Rogers and his team are now using these inexpensive devices with several professional sports teams, doctors and medically oriented organizations like the National Kidney Foundation.
The McCormick School of Engineering has long been a leader in multi-disciplinary innovation, intersectional research and “whole-brain engineering,” and it is partnering increasingly with other fields of study, like art. In fact, Northwestern Engineering collaborates with Northwestern’s Mary and Leigh Block Museum of Art to bring artists to campus to expose students to their processes while offering artists opportunities for their work to be nourished by interactions with Northwestern faculty.

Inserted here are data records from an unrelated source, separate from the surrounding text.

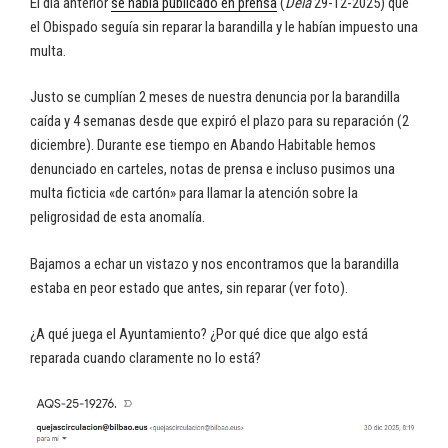
El día anterior
se había publicado en prensa
(
Deia
29-12-2025) que
el Obispado seguía sin reparar la barandilla y le habían impuesto una
multa.
Justo se cumplían 2 meses de nuestra denuncia por la barandilla
caída y 4 semanas desde que expiró el plazo para su reparación (2
diciembre). Durante ese tiempo en Abando Habitable hemos
denunciado en carteles, notas de prensa e incluso pusimos una
multa ficticia «de cartón» para llamar la atención sobre la
peligrosidad de esta anomalía.
Bajamos a echar un vistazo y nos encontramos que la barandilla
estaba en peor estado que antes, sin reparar (ver foto).
¿A qué juega el Ayuntamiento? ¿Por qué dice que algo está
reparada cuando claramente no lo está?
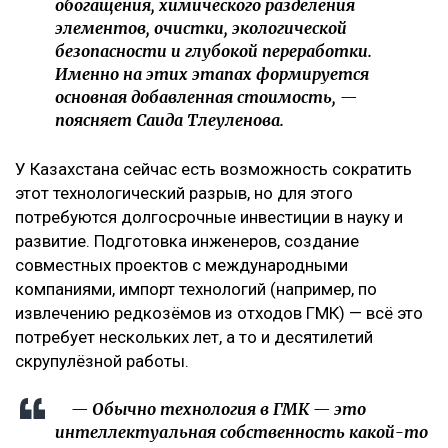
обогащения, химического разделения
элементов, очистки, экологической
безопасности и глубокой переработки.
Именно на этих этапах формируется
основная добавленная стоимость, —
поясняет Саида Тлеуленова.
У Казахстана сейчас есть возможность сократить
этот технологический разрыв, но для этого
потребуются долгосрочные инвестиции в науку и
развитие. Подготовка инженеров, создание
совместных проектов с международными
компаниями, импорт технологий (например, по
извлечению редкозёмов из отходов ГМК) — всё это
потребует нескольких лет, а то и десятилетий
скрупулёзной работы.
— Обычно технология в ГМК — это
интеллектуальная собственность какой-то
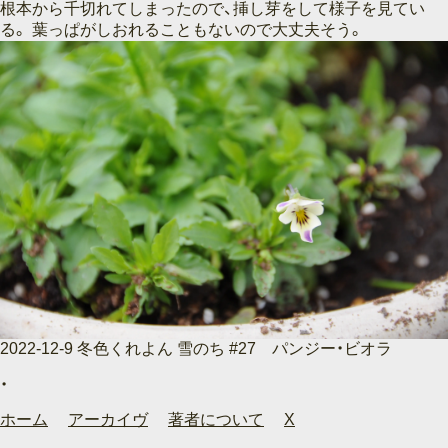
根本から千切れてしまったので、挿し芽をして様子を見てい
る。 葉っぱがしおれることもないので大丈夫そう。
2022-12-9 冬色くれよん 雪のち #27 パンジー・ビオラ
ホーム
アーカイヴ
著者について
X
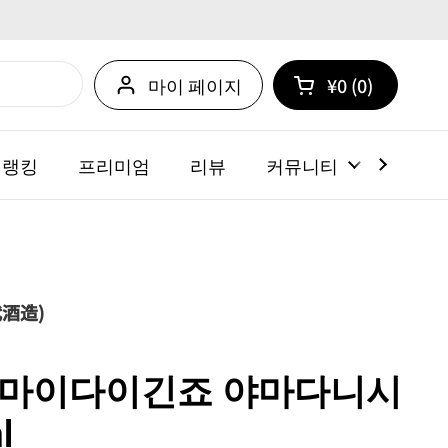
마이 페이지
¥0
0
카트 열기
쇼핑 카트 총계:
카트 내에 제품
 랭킹
프리미엄
리뷰
커뮤니티
뉴스
酒造)
준마이다이긴죠 야마다니시
l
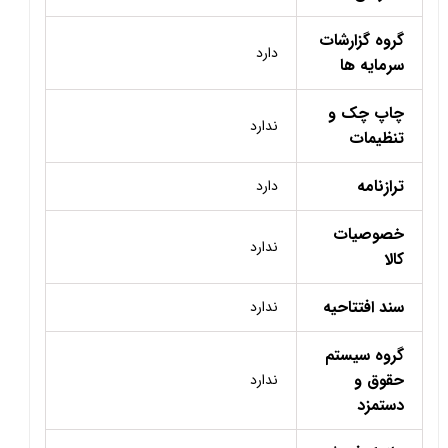
گروه گزارشات
دارد
سرمایه ها
چاپ چک و
ندارد
تنظیمات
ترازنامه
دارد
خصوصیات
ندارد
کالا
سند افتتاحیه
ندارد
گروه سیستم
حقوق و
ندارد
دستمزد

Lisa Corrin, the Ellen Philips Katz Director of the Block, sees the intersection of art and science as similar creative pursuits. It makes perfect sense to her that a renowned art museum like MoMA would introduce the design thinking of Rogers to the general public.
“Art museums are about all kinds of art and all kinds of human creativity, and Northwestern University is on the cutting edge of this.”
Corrin sees the MoMA exhibition and Rogers’ place in it as a very relevant reminder of the importance and impact of science, technology and design on people and culture.
“The role of a museum is to share highly specialized knowledge with the general public,” Corrin said, “and it makes it a concrete part of people’s lives.”